バランス感覚。社会人はもちろん、社会のありとあらゆるところで使われる言葉に、バランス感覚というのがあります。バランス感覚に優れていると言われると、一般的には誉め言葉です。私自身でいうと、バランス感覚がいいと言われたこともあれば、逆に悪いと言われたこともありました。果たしてバランス感覚とはなにとなにのバランスを測って考えているのでしょうか?

バランス感覚とは

上にも書きましたが、バランス感覚がよいと言われると嬉しかった自分がいます。世間的にも誉め言葉と解釈されることが多いようです。

因みにバランス感覚という言葉は辞書には載っていませんでした。
元々のバランスとは均衡とか調和を意味する言葉ですから、考えた方に偏りがないという意味で使われるのだと思います。実際に用語として検索してみると、均衡や調和を取るための視野の広さや物事、社会を俯瞰してみることができるということのようです。
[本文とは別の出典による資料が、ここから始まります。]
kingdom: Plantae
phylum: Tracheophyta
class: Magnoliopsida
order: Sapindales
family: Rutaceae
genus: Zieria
自分自身がそのように評価されるのだとすれば、それはそれで嬉しいのは確かです。しかし一方で私はバランス感覚が悪いと評された経験もあります。
ある人からはバランス感覚があると見られるのに、ある人からはないと見られている。異なるところで見方が変わるのならまだしもですが、この有る無いは実は常務時代に別々の社員から言われた言葉でした。
同じ会社のある人からはバランス感覚のある上司と思われ、別の社員からはバランス感覚がないと不満を持たれている。

つまるところ、これは私にはバランス感覚が足りていないということを意味しています。社員間で均衡が取れていないし、その違いを認識できていないということは社内を俯瞰して見れていないということでもあると考えられるからです。

こんなことがあったからでしょうか?
経営におけるバランス感覚とは、一体何と何のバランスを取るのがいいのかについて考え出しました。
細かな話ではあるのですが、こうしたギャップを見過ごしていると後々面倒なことが起こるだろうことが予測できるからです。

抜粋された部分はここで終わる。